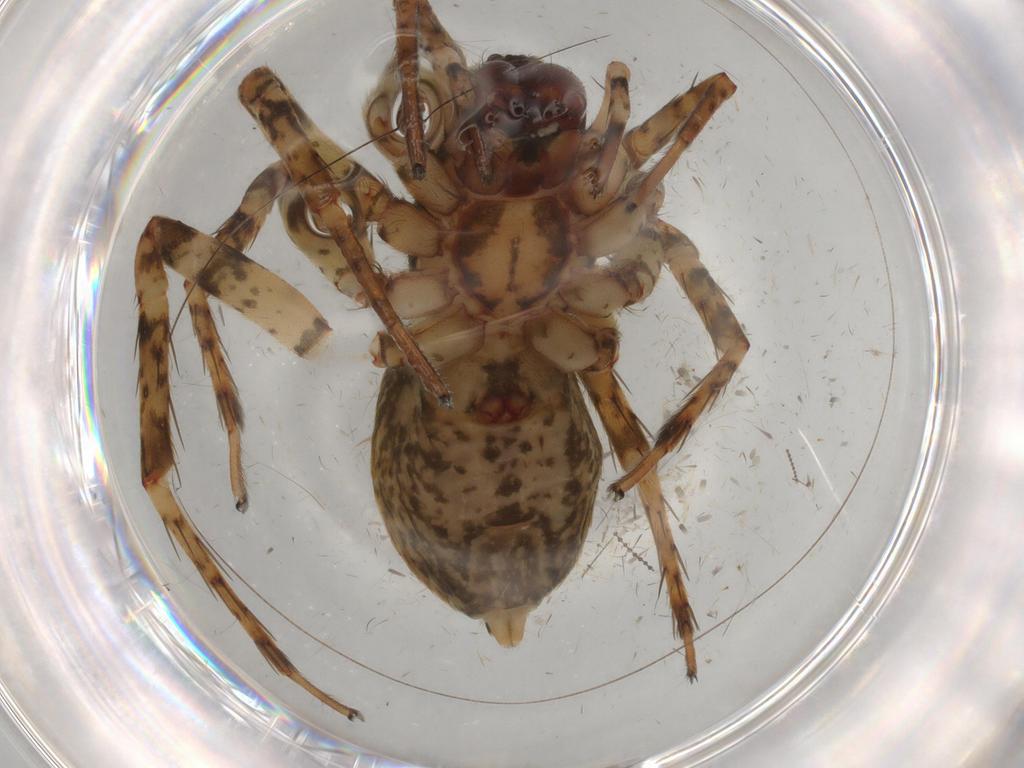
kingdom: Animalia
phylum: Arthropoda
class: Arachnida
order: Araneae
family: Anyphaenidae
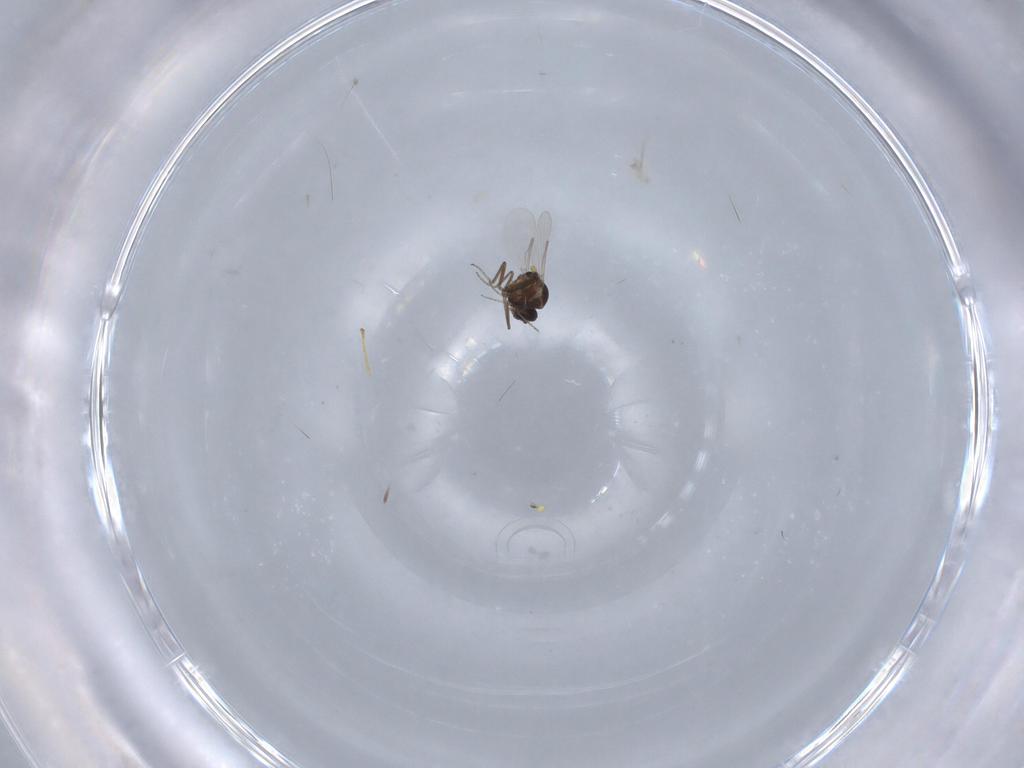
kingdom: Animalia
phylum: Arthropoda
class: Insecta
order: Diptera
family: Ceratopogonidae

Exercise task →
Put the entire listing above into a two-column CSV with the headers rank and taxon, one row per rank line, and each value in its own quoted field with any line breaks turned into spaces. Leave the pictures out.

Completed exercise →
rank,taxon
"kingdom:","Animalia"
"phylum:","Arthropoda"
"class:","Arachnida"
"order:","Araneae"
"family:","Anyphaenidae"
"kingdom:","Animalia"
"phylum:","Arthropoda"
"class:","Insecta"
"order:","Diptera"
"family:","Ceratopogonidae"